I have not been provided with the "other materials" in Dr. Mangieri's personnel file to which you refer. I cannot, therefore, offer a conclusive response as to these records. The precepts above should offer guidance in assessing whether each record is disclosable under the FOIA. It is my opinion, however, that the facts you have outlined are, to a great degree, distinguishable from the facts giving rise to the public interest in Young. In my opinion, records relevant to the termination of a high ranking official at a state university, on grounds of misconduct, will generally give rise to a greater public interest than records relating to current police officers' performance on a promotions examination. As stated in Arkansas Freedom of Information Act, supra at 130: "The `public interest' will ordinarily be great when there is a need for oversight to prevent wrongdoing or when the requested records would inform the public about agency misbehavior or other violations of the public trust." Additionally, the Arkansas Supreme Court has stated that where the public's interest is substantial it will usually outweigh any individual privacy interest and disclosure will be favored. Young, supra at 598.

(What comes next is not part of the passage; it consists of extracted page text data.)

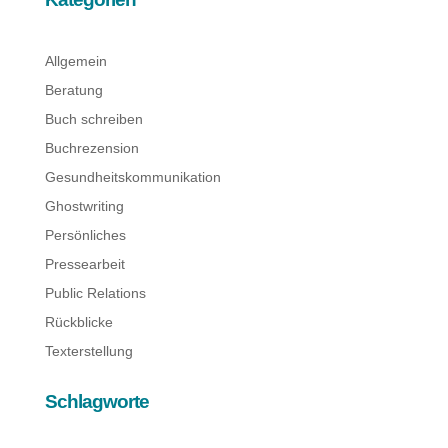
Allgemein
Beratung
Buch schreiben
Buchrezension
Gesundheitskommunikation
Ghostwriting
Persönliches
Pressearbeit
Public Relations
Rückblicke
Texterstellung
Schlagworte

One final issue relevant to the release of these records should be noted. In some instances a constitutional Fourteenth Amendment "right to privacy" may arise with regard to the release of documents under the FOIA. The leading Arkansas case on the question is McCambridge v. City of Little Rock, 298 Ark. 219,766 S.W.2d 909 (1989). I have enclosed for your review a copy of Op. Att'y. Gen. 93-356, which fully discusses this right. It was concluded in Opinion 93-356 that a school superintendent's constitutional privacy interest in the release of particular information relating to sexual misconduct (information which in that case could be classified as a "personal matter" under McCambridge), was lessened in light of the fact that the superintendent held a position of high authority in the school district, he requested a public hearing on the matter, and he continued to hold a position of public trust in the public schools. It was therefore concluded that his privacy interest was outweighed by the public's interest in the information. Any determinations regarding the constitutional rights of Dr. Mangieri with regard to the release of this information will have to be made in light of the information contained in the records and in view of all the surrounding facts and circumstances. In the absence of this information, I cannot provide a definitive answer with regard to this issue.

The foregoing opinion, which I hereby approve, was prepared by Deputy Attorney General Elana C. Wills.

Sincerely,

WINSTON BRYANT Attorney General

WB:cyh

1 It should be noted that the request for information is for all "personnel records" pertaining to John Mangieri. Neither the request, therefore, nor A.C.A. 25-19-105(b)(10), is limited to information contained in a "personnel file;" each apply to any record pertaining to personnel. See Op. Att'y Gen. Nos. 88-068 and 87-115, and J. Watkins, Arkansas Freedom of Information Act 125 (2d ed. 1994).